North American Commercial Insurance 2020 Rate Hikes Likely; Overall Market Hardening Unlikely

November 15, 2019

Rate increases are likely for North American commercial insurance buyers in 2020, but the trend won’t likely lead to an overall hardening market, according to reports from Willis Towers Watson and Fitch Ratings.

Willis Towers Watson tracked 19 commercial insurance lines that will see price increases. A number will face 20 percent price hikes or higher, including property, umbrella and public company directors and officers, and those lines will also face capacity withdrawals, the firm said.

“We’re seeing the biggest upward price shift in years,” Joe Peiser, global head of Broking for Willis Towers Watson, said in prepared remarks.

Peiser added rate hikes and capacity constrictions should continue through 2020 and even into 2021, but a more orderly market should form by the middle of next year.

“As the market seeks equilibrium, there are reasons for optimism,” Peiser said. “The alternative capital market is showing renewed enthusiasm for reinsurance; the overall industry has more capital than ever; insolvencies are a rarity; InsurTech is working with market participants to improve the client experience; and the laws of supply and demand still apply. This challenging market won’t last forever.”

Of course, there are exceptions. For two lines – international casualty and surety – Willis Towers Watson said there will be price decreases. Another six – fiduciary, environmental, marine, political risk, kidnap and ransom, and terrorism – will see increases, decreases or flat renewals.

Particular areas seeing market worsening include commercial liability, where Willis Towers Watson said “deteriorating loss trends…continue to negatively impact underwriting profitability.” Workers compensation is one exception in this area, remaining a stable line, according to WTW’s projections.

Auto liability provides another point of concern, because the line is still unprofitable for both personal and commercial insurers as losses climb due to economic growth, with more inexperienced workers coming to fields such as trucking, bringing with them a higher rate of accidents.

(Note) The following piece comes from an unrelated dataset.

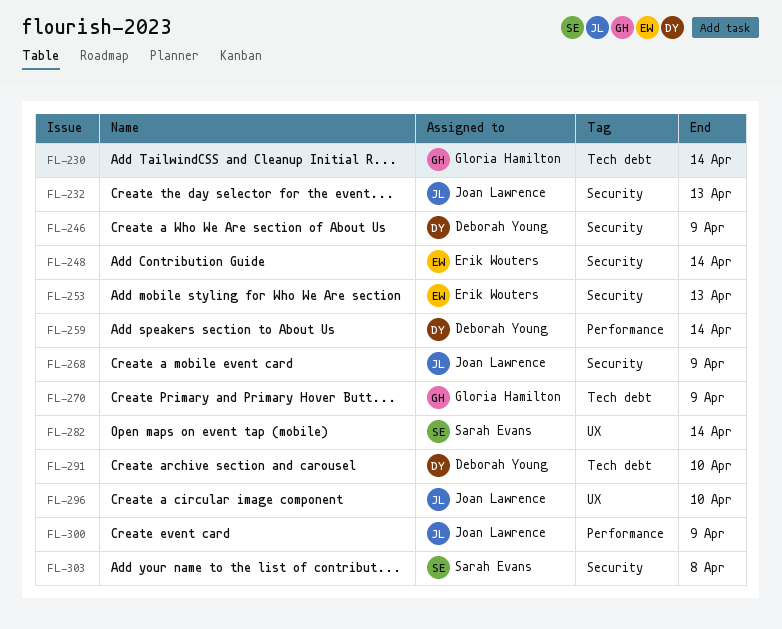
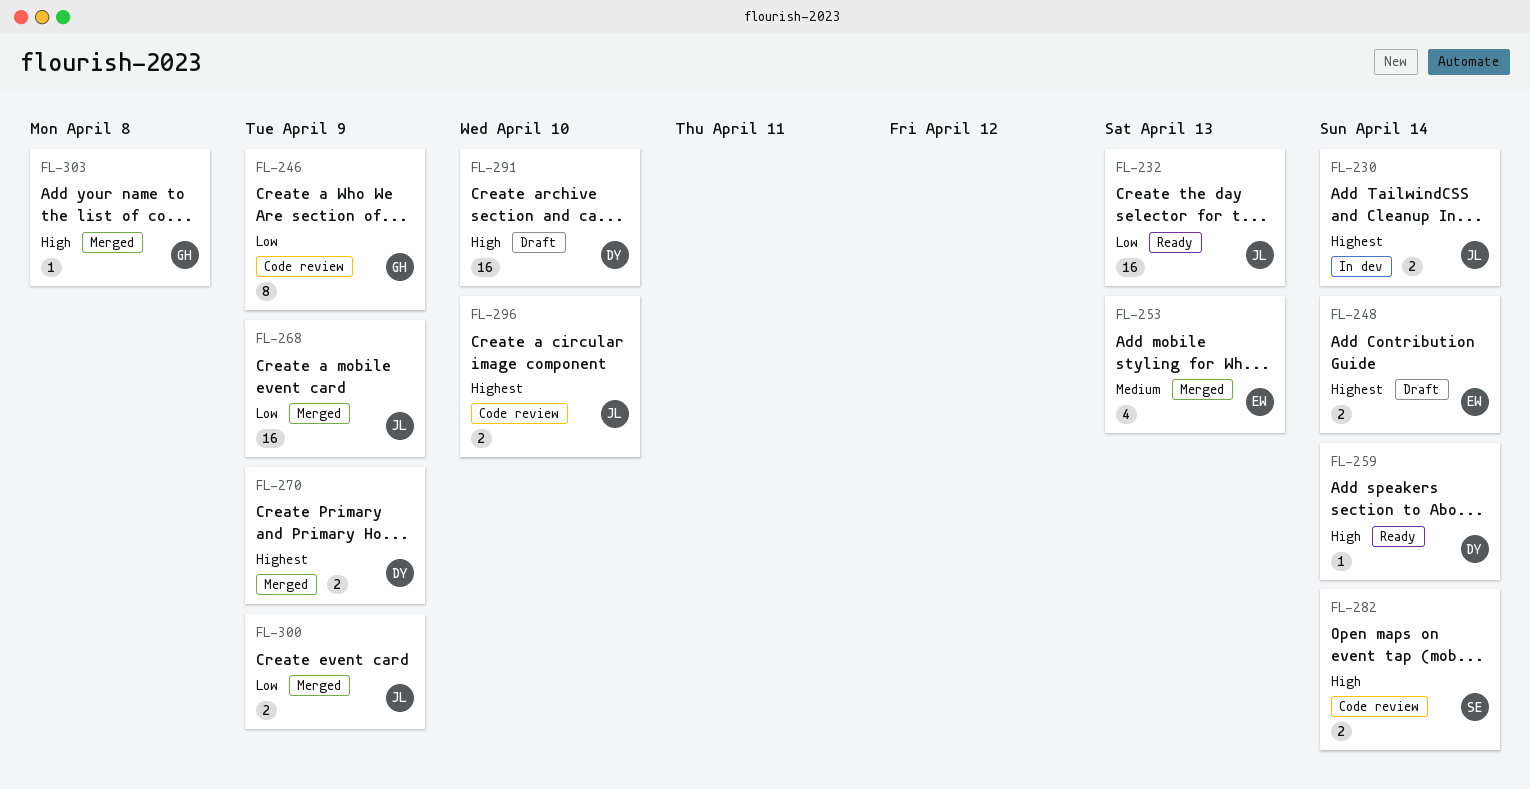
FL-230, owner: Gloria Hamilton -> Joan Lawrence
FL-246, owner: Deborah Young -> Gloria Hamilton
FL-270, owner: Gloria Hamilton -> Deborah Young
FL-303, owner: Sarah Evans -> Gloria Hamilton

Strong economic conditions are also causing more vehicle traffic and accidents, due in part to distracted driving, the report noted.

Higher Prices, No Hard Market

Prices may be hardening in the commercial P/C market, but Fitch Ratings doesn’t expect the trend to lead to a hard market.

“Competitive forces and less favorable claim trends in some key segments make it unlikely that recent rising premium rate trends will translate into hard markets with sustainable adequate capital returns,” Fitch said in its report.

Fitch noted the last truly hard market in the U.S. ran from 2003 to 2007, a time where market conditions were “consistent with returns on capital above required rates.”

Hard markets don’t happen very much, Fitch added, “as underwriting success attracts competition that leads to an erosion of favorable pricing conditions.”

Fitch said the current U.S. P/C market will lead to “considerable profit challenges” ahead. The firm noted the industry statutory combined ratio was 99 in 2018 after a 104 catastrophe loss-driven ratio the year before.

With that in mind, markets have hardened their prices over the last year, particularly in property and automobile lines and most recently in liability segments. That means there will be a slightly larger underwriting gain in 2019, according to Fitch, thanks to the pricing momentum. But Fitch added it is unclear whether this cycle could move the industry to combined ratios in the mid- to low-90 range or produce double-digit returns on surplus.

“These doubts relate to the continued highly competitive nature of the business, in which profitable experience in any segment can quickly attract other underwriters and promote pricing pressure,” Fitch noted.

Fitch agreed that commercial lines premium rate improvement will continue through 2020, but suggested the potential for more major profit improvement could be hampered by “higher loss severity and reserve weakness in several liability lines tied to rising litigation and tort-related costs.”